• _Exercise_:
Please copy each line of the listing below in which the word "fidèle" appears.

• _Given records_:

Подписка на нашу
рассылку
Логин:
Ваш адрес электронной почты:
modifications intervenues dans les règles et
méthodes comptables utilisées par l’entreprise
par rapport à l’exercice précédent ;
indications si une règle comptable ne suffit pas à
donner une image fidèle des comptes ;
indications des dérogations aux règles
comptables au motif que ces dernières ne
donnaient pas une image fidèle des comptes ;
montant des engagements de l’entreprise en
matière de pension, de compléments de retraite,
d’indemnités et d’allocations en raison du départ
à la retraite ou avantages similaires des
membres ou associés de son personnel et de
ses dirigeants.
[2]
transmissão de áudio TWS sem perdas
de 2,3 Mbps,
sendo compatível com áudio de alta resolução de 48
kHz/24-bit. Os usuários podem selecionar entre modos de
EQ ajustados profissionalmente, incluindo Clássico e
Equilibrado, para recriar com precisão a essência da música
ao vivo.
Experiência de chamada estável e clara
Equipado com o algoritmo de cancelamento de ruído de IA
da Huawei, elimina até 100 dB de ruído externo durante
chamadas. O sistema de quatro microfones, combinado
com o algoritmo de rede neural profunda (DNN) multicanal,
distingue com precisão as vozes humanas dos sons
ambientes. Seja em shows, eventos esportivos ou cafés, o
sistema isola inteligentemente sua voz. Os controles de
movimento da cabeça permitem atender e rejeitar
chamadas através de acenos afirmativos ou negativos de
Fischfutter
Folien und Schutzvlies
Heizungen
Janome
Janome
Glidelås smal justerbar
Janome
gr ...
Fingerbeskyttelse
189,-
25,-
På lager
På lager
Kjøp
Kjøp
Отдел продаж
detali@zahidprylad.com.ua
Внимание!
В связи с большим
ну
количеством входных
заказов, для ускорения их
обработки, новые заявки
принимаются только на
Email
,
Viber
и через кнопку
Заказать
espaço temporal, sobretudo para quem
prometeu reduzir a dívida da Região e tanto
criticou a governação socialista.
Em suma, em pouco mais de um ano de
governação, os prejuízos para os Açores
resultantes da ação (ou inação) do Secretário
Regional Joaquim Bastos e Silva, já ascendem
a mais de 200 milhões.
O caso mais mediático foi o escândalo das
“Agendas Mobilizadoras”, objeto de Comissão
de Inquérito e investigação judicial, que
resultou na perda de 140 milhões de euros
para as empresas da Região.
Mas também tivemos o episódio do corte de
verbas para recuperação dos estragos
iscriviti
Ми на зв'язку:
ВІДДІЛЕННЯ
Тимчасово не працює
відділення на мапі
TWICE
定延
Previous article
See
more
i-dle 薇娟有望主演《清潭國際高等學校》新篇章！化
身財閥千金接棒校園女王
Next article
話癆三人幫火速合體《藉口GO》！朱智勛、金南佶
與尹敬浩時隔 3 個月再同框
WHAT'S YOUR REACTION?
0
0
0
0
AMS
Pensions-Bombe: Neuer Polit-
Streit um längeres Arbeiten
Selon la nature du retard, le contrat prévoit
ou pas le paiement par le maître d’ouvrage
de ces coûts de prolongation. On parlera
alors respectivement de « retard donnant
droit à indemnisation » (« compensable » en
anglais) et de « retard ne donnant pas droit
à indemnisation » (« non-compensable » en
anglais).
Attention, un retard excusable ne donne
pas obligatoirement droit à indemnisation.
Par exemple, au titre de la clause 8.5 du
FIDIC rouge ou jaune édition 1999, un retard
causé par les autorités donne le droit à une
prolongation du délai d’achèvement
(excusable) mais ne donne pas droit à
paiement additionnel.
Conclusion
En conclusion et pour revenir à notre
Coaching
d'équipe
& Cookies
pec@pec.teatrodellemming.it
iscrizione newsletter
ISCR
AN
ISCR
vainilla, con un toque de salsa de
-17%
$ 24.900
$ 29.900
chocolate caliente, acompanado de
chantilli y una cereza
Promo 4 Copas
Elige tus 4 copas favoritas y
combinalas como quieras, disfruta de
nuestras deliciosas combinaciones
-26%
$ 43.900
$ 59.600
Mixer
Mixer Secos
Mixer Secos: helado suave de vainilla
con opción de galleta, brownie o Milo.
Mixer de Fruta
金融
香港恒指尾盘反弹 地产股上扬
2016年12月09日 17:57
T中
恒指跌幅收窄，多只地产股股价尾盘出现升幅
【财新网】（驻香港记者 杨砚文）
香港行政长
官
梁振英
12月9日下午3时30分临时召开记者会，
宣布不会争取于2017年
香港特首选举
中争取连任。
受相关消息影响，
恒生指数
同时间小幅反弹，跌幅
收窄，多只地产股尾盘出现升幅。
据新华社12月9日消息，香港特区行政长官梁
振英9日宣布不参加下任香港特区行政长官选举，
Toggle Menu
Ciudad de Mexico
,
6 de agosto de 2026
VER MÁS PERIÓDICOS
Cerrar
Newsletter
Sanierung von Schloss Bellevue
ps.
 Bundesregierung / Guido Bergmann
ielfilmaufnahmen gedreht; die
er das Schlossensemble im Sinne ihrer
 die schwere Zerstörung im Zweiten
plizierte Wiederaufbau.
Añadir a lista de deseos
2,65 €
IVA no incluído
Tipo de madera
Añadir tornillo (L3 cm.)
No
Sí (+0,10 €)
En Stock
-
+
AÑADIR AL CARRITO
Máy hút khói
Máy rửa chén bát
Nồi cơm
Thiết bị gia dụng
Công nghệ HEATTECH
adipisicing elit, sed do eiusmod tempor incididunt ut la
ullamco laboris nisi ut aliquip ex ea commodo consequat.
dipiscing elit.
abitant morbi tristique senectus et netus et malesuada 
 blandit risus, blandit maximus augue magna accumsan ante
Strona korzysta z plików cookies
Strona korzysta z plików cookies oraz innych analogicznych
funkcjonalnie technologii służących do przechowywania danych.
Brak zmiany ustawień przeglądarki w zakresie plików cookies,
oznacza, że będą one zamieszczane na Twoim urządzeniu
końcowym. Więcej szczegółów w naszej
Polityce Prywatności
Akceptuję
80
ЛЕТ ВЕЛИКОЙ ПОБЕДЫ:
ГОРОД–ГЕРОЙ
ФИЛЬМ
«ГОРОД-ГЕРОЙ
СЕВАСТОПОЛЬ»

• _Reply_:
donner une image fidèle des comptes ;
donnaient pas une image fidèle des comptes ;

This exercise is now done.